SNCB : le retour de la grogne
RENETTE,ERIC
Jeudi 26 novembre 2009
Transports Après la rupture des négociations sociales sur B-Cargo
Les négociations sociales sont bel et bien à nouveau rompues entre direction et syndicats des chemins de fer. Depuis des mois, ceux-ci discutent de l’avenir de la division transport de
marchandises (B-Cargo), une activité ferroviaire dont la SNCB détient une confortable majorité (près de 90 %) mais qui est chroniquement en déficit depuis des années. Solution selon la direction
: « filialiser » l’activité dans une société purement privée afin de répondre de manière socialement plus équilibrée à la concurrence privée libéralisée au niveau européen. Les syndicats eux
entendent défendre les droits des employés, ex-fonctionnaires, qui devraient changer de statuts ou réintégrer une autre activité de la SNCB. Les discussions avaient plusieurs fois capoté, donnant
encore lieu à une grève générale début novembre.
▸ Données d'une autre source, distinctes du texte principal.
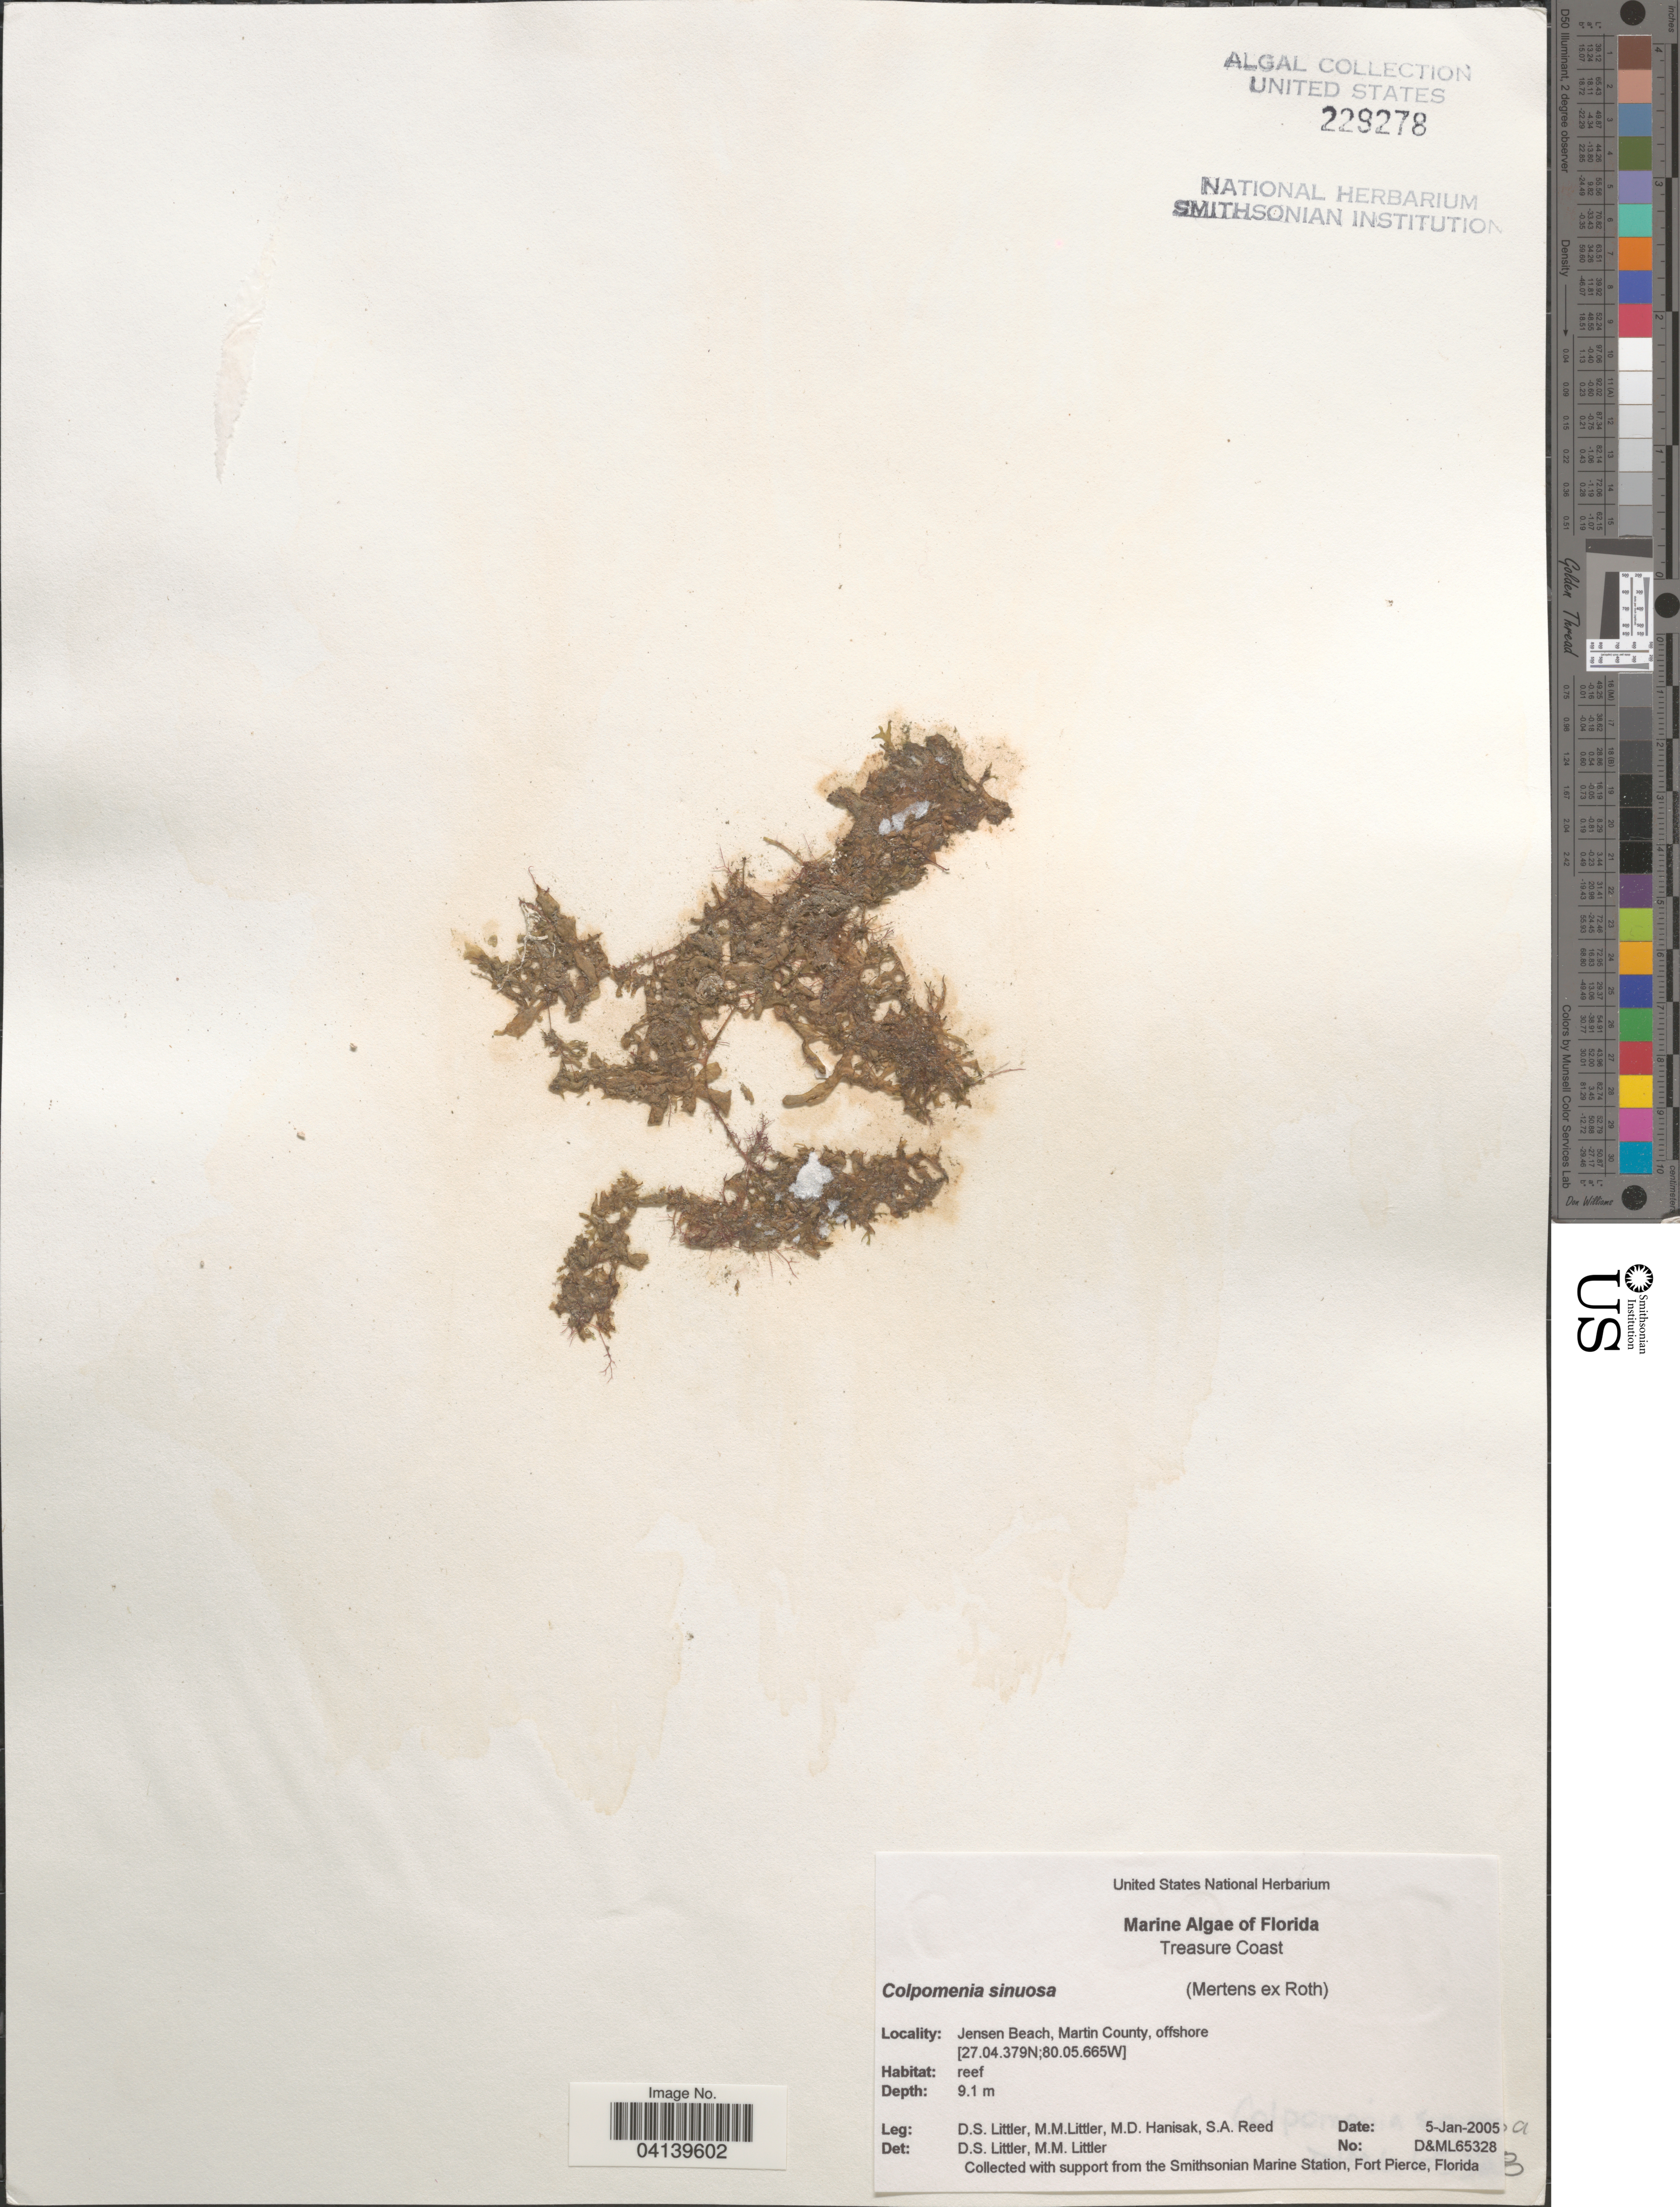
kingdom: Chromista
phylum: Ochrophyta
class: Phaeophyceae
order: Scytosiphonales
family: Scytosiphonaceae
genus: Colpomenia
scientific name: Colpomenia sinuosa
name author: (K. Mert. ex Roth) Derbes & Solier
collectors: D. S. Littler, M. Hanisak & S. Reed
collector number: D&ML65328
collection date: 2005-01-05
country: United States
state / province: Florida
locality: Treasure Coast. Jensen Beach, Martin County, offshore.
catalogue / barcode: US 229278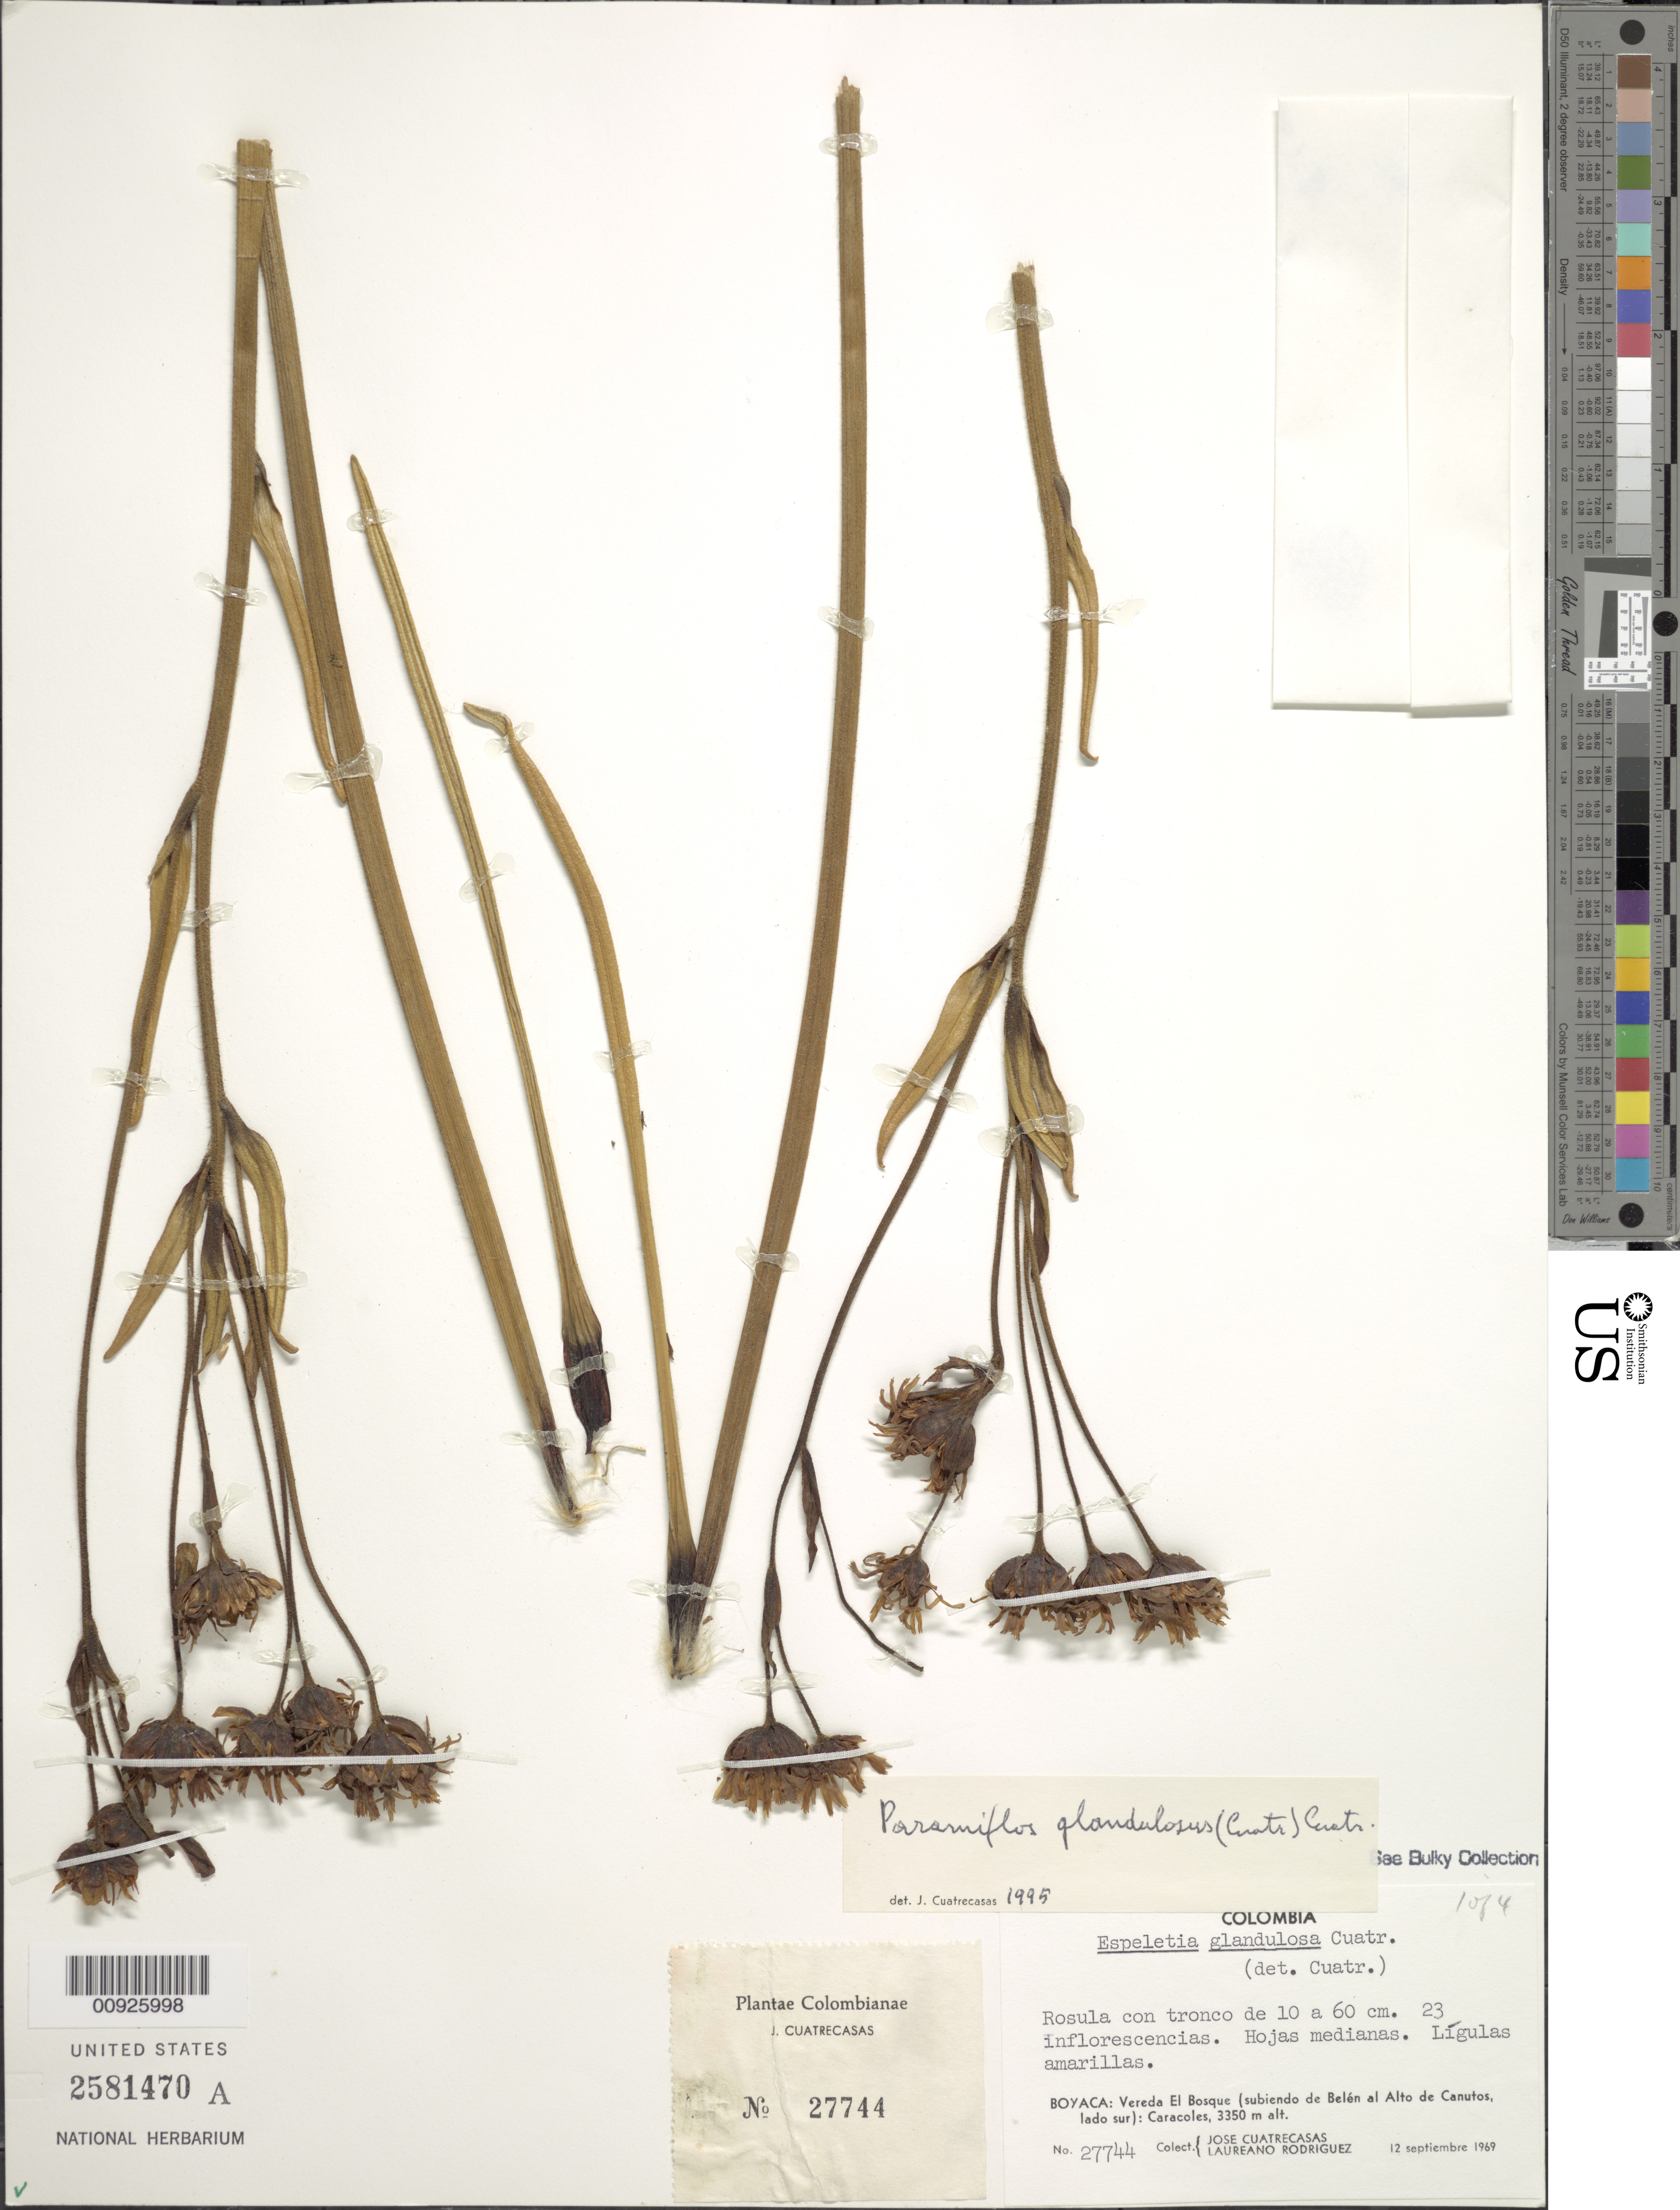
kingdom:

Ces derniers jours, un apaisement social semblait acquis. Pour preuve, vendredi dernier, les syndicats avaient suspendu leur préavis de grève pour favoriser le dialogue dans les réunions
programmées cette semaine. Dès lundi pourtant, le front commun syndical claquait la porte, faute d’éléments concrets à discuter dans le cadre d’une éventuelle/probable filialisation de
l’activité.
Par éléments concrets, les syndicats francophones entendent le mécanisme social prévu pour une éventuelle mise à disposition d’une partie du personnel statutaire (la filialisation ne peut se concevoir sans qu’avec le transfert d’une partie des conducteurs de trains : lesquels, dans quel cadre social…). Les syndicats veulent
également disposer de la liste des fonctions vacantes, base de reconversion éventuelle, dans les autres activités de la SNCB (patrimoine, Infrabel…). Enfin, des questions plus communautaires sont
également posées concernant la pérennité du seul pôle wallon de l’activité marchandise (Monceau, près de Charleroi).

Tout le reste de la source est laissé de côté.